Wednesday, October 24, 2007

My friend

In trying to get over this fear of exposure, I think I'll just dive right in:



I have a friend for whom my heart breaks. She was broadsided a few days ago by peole she thought cared very much about (or at least liked) her and her family.


But it turns out that maybe that is not the case. Just last week these same people walked by her and hugged her on pretense of appreciating her and her husband. And now they have gone behind her and in an underhanded, thoughtless, self-seeking way, poured buckets of slimy stench over her head when she thought it was safe to look away. Because she trusted them. Because she believed them.

And it makes me sad.

She has not chosen me as a close friend, so I have not been a party to the conversations I know she has had. I have not been able to give her the comfort I so desire her to have--because she is my friend and I love her dearly. I told her how much I love her and how much I love her family. But I know it didn't help. Not really. I watch her worship when I sing and it moves me. I don't think she can ever know how her worship touches my soul. She worships with such reckless abandon, such overflow of love that I am awed and moved, and I often think, "that is how I want to worship." But she didn't do that this time. She stood with her eyes closed and only raised her hands slightly, tenatively, just for a moment--as if she was unable to open herself up, be that vulnerable.

And it made me angry.

Later I hugged her and told her how I missed her worship and she made some excuse. But I knew.

And it made me sadder.

And it made me angrier.

I wanted to go to battle for my friend! I wanted vindication! I wanted to tell those people where they could take their nastiness. But what good would I do? None. I would just stir up TROUBLE. And that's not what my lovely friend needs. She needs God's vindication. And He is faithful to vindicate. But it is so hard to wait for His time.

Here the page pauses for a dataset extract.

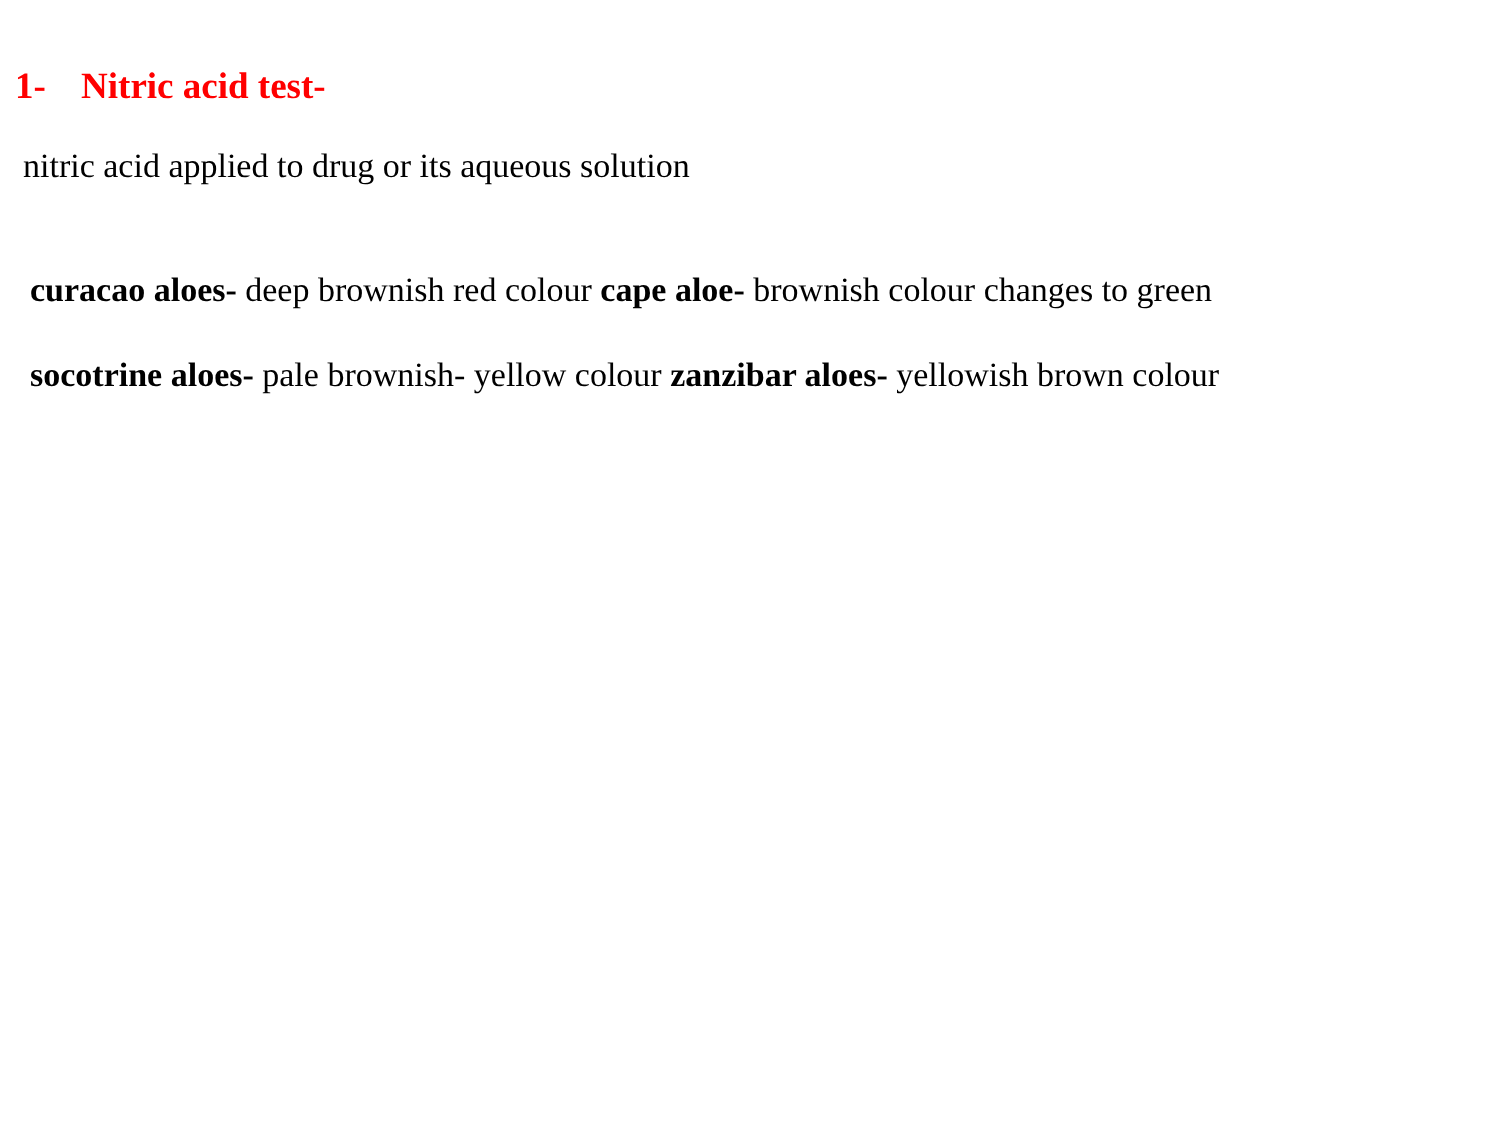1- Nitric acid test-
nitric acid applied to drug or its aqueous solution
curacao aloes- deep brownish red colour cape aloe- brownish colour changes to green socotrine aloes- pale brownish- yellow colour zanzibar aloes- yellowish brown colour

Often I can hold my tongue and wait for God to be my champion, but it is so hard to see those I love broadsided. (Maybe that's not entirely true. I guess I have a hard time waiting for God to justify. I want justice and I want it NOW! So I guess it might be better to say, "Sometimes I can hold my tongue blah, blah, blah.") I want to fight for her. I shake my fist and scream, "You'll never get away with this!" But then I know they will, for now. There's nothing I can do. I'm helpless. (I hate that. I hate feeling helpless!) And then I have to admit that whatever I could do, whatever justice I deemed fit wouldn't be very just.

And I have to sigh. And shake my head. And I once again see my imperfections clearly under the light of God's standards.
What a wretched soul I am.

1 comment:

GingerC said...

Maybe God has allowed this person into your life so you can see how well he works through patience...Grace saved the wretch by the way.